CAN WE HAVE our MP back please, Mr Starmer? That was the thought on many minds as Jeremy Corbyn joined members of the community at Iftar last week in his Islington constituency.
The Iftar was supported by the Finsbury Park Mosque. Islamic Relief UK and the Islington-based Muslim Welfare House. Emily Thornberry, Labour MP for Islington South, was present – standing alongside Jeremy Corbyn, MP for Islington North. Both MPs spoke to the community, alongside Rabbi Herschel Gluck; Dr Joanne Grenfell, Bishop of Stepney, and Tufail Hussain, Director of Islamic Relief UK. Muslims present then broke their fast, and those present shared a meal and celebrated with a street party.
Corbyn seemed to have no trouble in talking about Muslims in the same breath as mentioning the need for peace and justice across the world. He said, “The Finsbury Park street iftar, hosted by Finsbury Park Mosque, marks a significant time for the Muslim community in my constituency and across the country, as well as those around the world. The holy month of Ramadan is a time of harmony, reflection, growth and helping those most in need, and I look forward to once again joining this wonderful occasion and renewing our commitment to bringing about a world of peace and justice.”
------
Directions —
Answer these questions about the article on the Finsbury Park street iftar:
1. Which mosque supported the iftar?
2. Who is the Labour MP for Islington South?
3. According to Corbyn's quoted statement, the holy month of Ramadan is a time of what?

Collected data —
------
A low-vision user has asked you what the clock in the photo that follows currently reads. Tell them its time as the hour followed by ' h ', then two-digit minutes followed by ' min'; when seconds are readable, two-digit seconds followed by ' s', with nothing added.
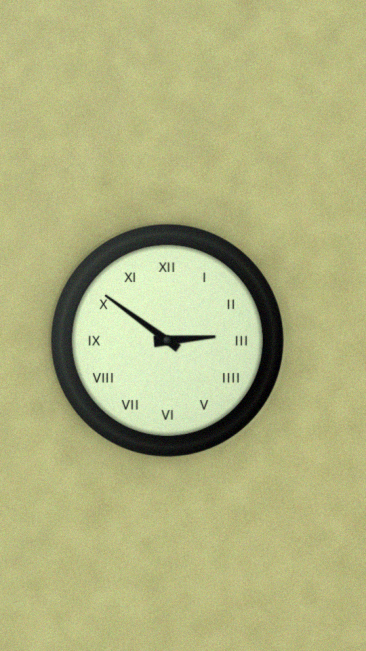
2 h 51 min
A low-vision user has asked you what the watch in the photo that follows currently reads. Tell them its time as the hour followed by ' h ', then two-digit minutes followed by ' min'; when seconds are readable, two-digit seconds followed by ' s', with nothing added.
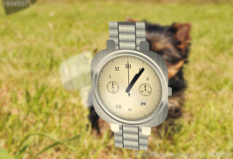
1 h 06 min
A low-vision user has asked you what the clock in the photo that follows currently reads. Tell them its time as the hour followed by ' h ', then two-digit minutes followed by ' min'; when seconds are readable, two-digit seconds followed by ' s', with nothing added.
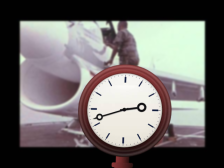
------
Reply to the exercise —
1. Finsbury Park Mosque
2. Emily Thornberry
3. Harmony, reflection, growth and helping those most in need